User interface change data
⟨

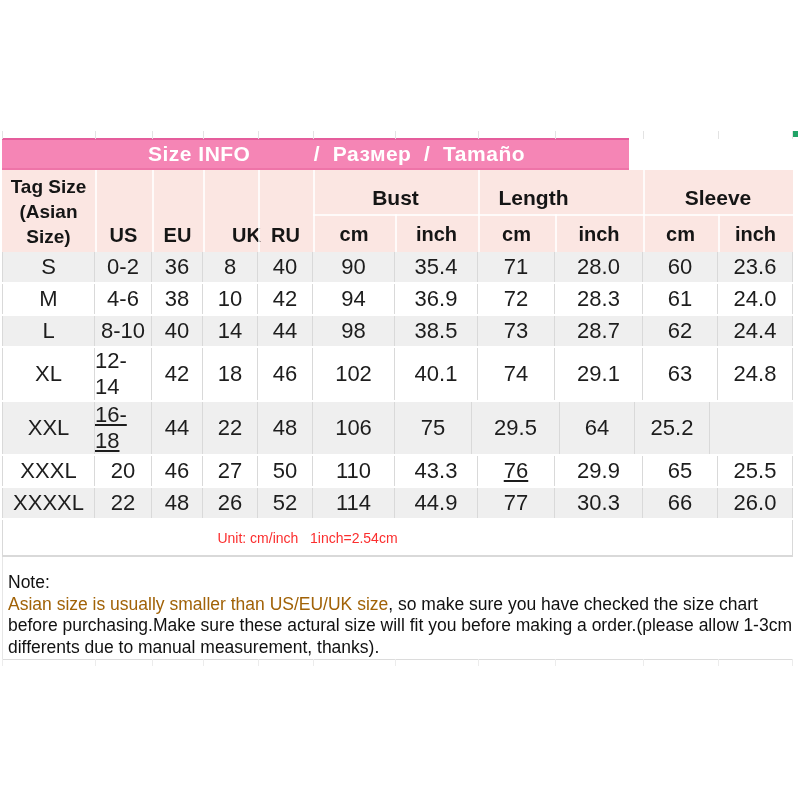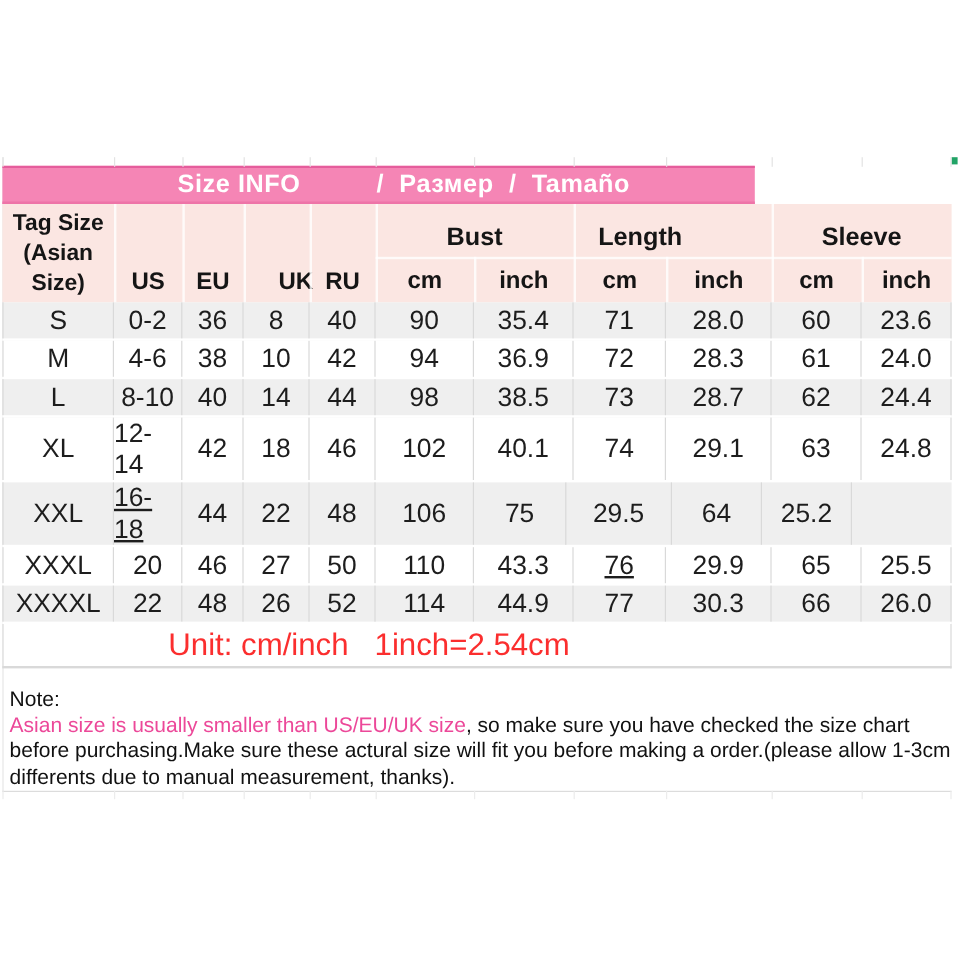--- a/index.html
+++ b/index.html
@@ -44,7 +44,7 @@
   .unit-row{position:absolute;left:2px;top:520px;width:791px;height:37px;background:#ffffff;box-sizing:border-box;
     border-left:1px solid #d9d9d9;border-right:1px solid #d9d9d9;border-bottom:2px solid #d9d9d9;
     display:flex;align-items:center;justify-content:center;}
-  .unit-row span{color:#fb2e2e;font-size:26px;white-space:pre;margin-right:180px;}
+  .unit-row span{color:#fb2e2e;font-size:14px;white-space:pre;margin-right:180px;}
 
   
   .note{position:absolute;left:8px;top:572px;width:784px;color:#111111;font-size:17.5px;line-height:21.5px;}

⟩

▸ WHAT IS EXPECTED:
Write out the data in full and exactly as given, though without the images.

▸ REPLY:
--- a/index.html
+++ b/index.html
@@ -44,7 +44,7 @@
   .unit-row{position:absolute;left:2px;top:520px;width:791px;height:37px;background:#ffffff;box-sizing:border-box;
     border-left:1px solid #d9d9d9;border-right:1px solid #d9d9d9;border-bottom:2px solid #d9d9d9;
     display:flex;align-items:center;justify-content:center;}
-  .unit-row span{color:#fb2e2e;font-size:26px;white-space:pre;margin-right:180px;}
+  .unit-row span{color:#fb2e2e;font-size:14px;white-space:pre;margin-right:180px;}
 
   
   .note{position:absolute;left:8px;top:572px;width:784px;color:#111111;font-size:17.5px;line-height:21.5px;}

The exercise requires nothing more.